Back to the Yacht Club we went. Our original plan was to cross the shipping lanes and anchor at Isla Tabago for a couple of days. No such luck, we had another issue to deal with. Our batteries were not holding a charge and were swimming in acid! We caught our mooring lines again using a boat hook and a panga driver. Off we went to the boat supply stores. Several hours later, we found one store with one guy (who was closing in 5 minutes) that helped us. He could get what we needed and have them delivered to Slow Dancer the next day. Hooray! Now the problem of lifting out the old batteries (120 lbs each x 4) that were swimming in acid and getting rid of them plus picking up the new ones at the head of the loooooong dock and getting them down to the panga and delivered to the boat. They would then need to be hefted up and over our deck and down into our salon to be installed. Wednesday came and it was go time! Between the two of us, we lifted the old batteries onto towels and cleaned out the plastic bins that they were in.

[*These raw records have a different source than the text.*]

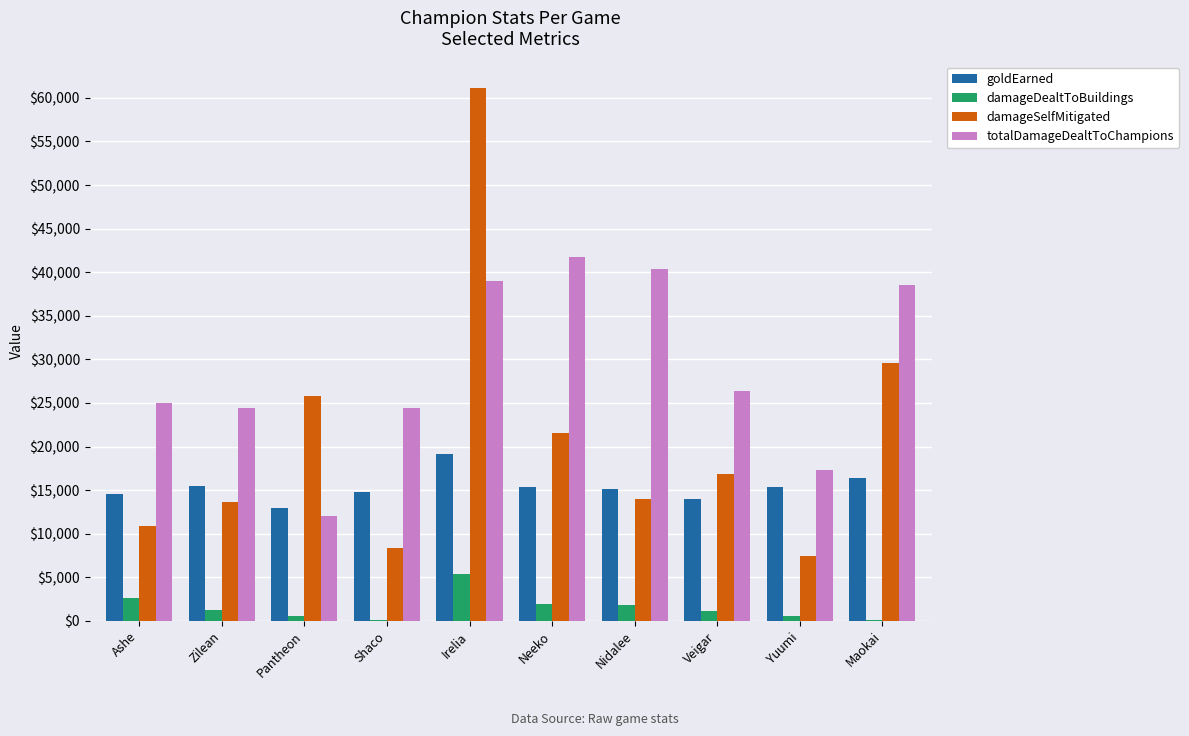

What is the total value across all series at Zilean?

54884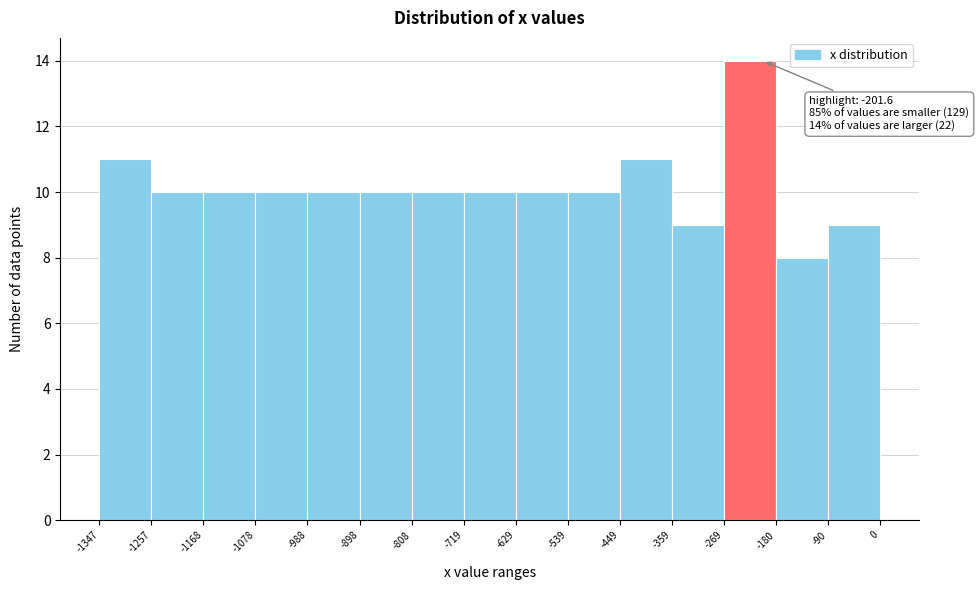

Over which range of the x-axis is the bar tallest?

-269 to -180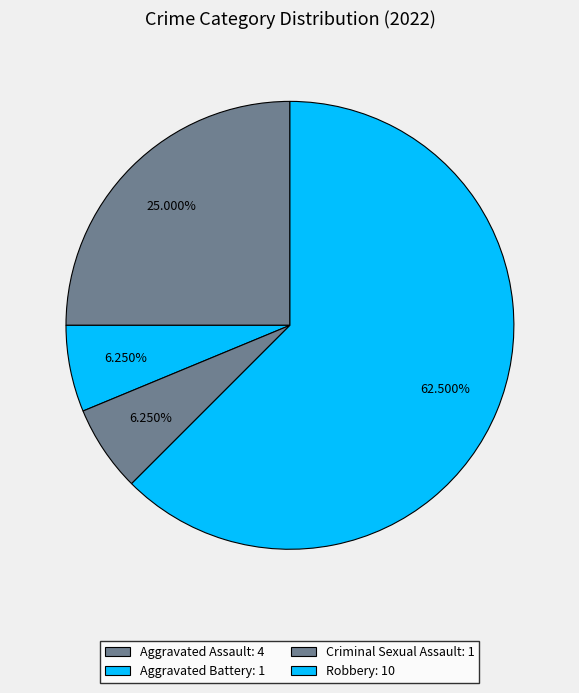

Does Criminal Sexual Assault account for over 50% of the chart?

No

We talked to a panga driver and told him (in limited Spanish) what our issue was. He said that he had a friend that was "muy fuerte"! (very strong) So we agreed to pay the two of them a total of $50 to take the old batteries to meet the guy with the new ones then get the new ones, drive them out to SD and heft them up then down and into our living area. All went like clockwork until a special connector device that Ken had to buy dropped into the water between the panga and SD. UGH! So after the new batteries were below, Ken jumped into the panga to go to "town". Out of the panga and into a cab. Wait here. We were so fortunate that the same store guy had one left! Buy it, into the cab down the dock, into a panga and out to SD. Whew!! Now to hook everything up and pray that it all works. It worked!! Next step, buy enough groceries to feed ourselves, our two friends that were coming to help with our crossing, two paid line handlers and an advisor.
Groceries purchased, we dropped them at the boat…..not an easy task and grabbed an Uber to the airport to get Steve and Tom, who came from Washington to help as line handlers. We enjoyed our evening with our friends and prepared for our crossing on Saturday.